ある意味、それを象徴しているのがGoogleモバイルの変化だ。「モバイルサイトには情報が少なく、検索精度が悪い」という声は以前から多く耳にするが、そうした声を受けてか、Googleモバイルは2009年2月に、検索結果をモバイルサイトとPCサイトに分けて表示する形から、両方の結果を混合して表示する形へと変更している。
ではなぜモバイル検索の精度が低いのかというと、その理由は検索エンジンの性能というより、モバイルサイト上で有益な情報をオープンな形で積極的に提供しようとする企業や自治体、個人が根本的に少ないからといえる。それゆえメジャーなキーワードがアフィリエイターのSEOなどに利用され、検索結果に出会い系サイトへのリンクが氾濫するなどマイナスイメージを与えていた部分がある。

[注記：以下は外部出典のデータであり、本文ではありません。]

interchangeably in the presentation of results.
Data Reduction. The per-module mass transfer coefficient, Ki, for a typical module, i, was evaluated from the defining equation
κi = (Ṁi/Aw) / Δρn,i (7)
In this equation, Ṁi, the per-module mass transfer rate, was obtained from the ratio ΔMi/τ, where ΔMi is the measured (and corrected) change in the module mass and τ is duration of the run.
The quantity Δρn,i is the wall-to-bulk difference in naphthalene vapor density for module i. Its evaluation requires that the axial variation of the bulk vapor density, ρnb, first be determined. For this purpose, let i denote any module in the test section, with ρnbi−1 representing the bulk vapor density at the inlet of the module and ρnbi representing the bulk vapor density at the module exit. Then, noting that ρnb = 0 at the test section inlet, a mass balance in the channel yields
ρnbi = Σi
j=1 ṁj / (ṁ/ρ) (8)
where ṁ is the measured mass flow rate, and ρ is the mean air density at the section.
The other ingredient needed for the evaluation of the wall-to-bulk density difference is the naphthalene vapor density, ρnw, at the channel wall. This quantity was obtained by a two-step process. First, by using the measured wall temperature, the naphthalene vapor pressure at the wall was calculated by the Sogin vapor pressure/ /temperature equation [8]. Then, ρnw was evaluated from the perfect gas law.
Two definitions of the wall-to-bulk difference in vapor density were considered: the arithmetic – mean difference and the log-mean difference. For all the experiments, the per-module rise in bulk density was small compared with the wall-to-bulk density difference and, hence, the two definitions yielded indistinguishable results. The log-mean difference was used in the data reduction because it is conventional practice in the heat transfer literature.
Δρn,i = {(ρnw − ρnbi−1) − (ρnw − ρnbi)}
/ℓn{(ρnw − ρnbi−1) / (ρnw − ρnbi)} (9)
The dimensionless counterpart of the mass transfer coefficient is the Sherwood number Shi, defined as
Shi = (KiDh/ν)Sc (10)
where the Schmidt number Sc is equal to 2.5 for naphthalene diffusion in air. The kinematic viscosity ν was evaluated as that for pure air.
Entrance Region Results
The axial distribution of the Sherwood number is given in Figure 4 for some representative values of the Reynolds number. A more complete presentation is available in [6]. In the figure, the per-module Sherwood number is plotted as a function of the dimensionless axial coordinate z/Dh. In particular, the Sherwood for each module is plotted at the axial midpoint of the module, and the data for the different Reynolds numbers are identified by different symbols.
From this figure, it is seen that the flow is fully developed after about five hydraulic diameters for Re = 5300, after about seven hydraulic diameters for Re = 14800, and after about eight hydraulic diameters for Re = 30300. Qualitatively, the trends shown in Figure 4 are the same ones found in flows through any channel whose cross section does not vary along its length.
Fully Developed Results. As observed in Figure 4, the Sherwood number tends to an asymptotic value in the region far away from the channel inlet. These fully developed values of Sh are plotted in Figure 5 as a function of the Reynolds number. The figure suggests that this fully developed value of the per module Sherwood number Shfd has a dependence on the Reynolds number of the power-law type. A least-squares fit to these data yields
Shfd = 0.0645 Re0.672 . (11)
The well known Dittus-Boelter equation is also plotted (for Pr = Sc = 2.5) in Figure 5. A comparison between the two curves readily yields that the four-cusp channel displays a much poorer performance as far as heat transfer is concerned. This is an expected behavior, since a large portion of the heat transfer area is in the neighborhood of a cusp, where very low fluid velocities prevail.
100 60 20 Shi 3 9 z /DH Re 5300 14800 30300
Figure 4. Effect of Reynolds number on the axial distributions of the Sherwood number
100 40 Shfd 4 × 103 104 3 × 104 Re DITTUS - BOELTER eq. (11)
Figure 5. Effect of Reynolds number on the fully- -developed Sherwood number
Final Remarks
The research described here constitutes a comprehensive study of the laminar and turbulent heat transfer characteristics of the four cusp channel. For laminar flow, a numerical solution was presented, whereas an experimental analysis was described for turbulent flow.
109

だがそうした流れも変わりつつあり、最近ではモバイルサイトの活用実績が増えてきたことから、モバイルサイトに対し積極的に取り組む企業も増えつつある。それを象徴しているのが、NTTドコモのiモード内にある「企業・ブランド」カテゴリである。このカテゴリは2008年4月から用意されているが、およそ1年半経過した現在では大手企業や有名ブランドを中心として、179ものモバイルサイトが登録されている(2009年10月現在)。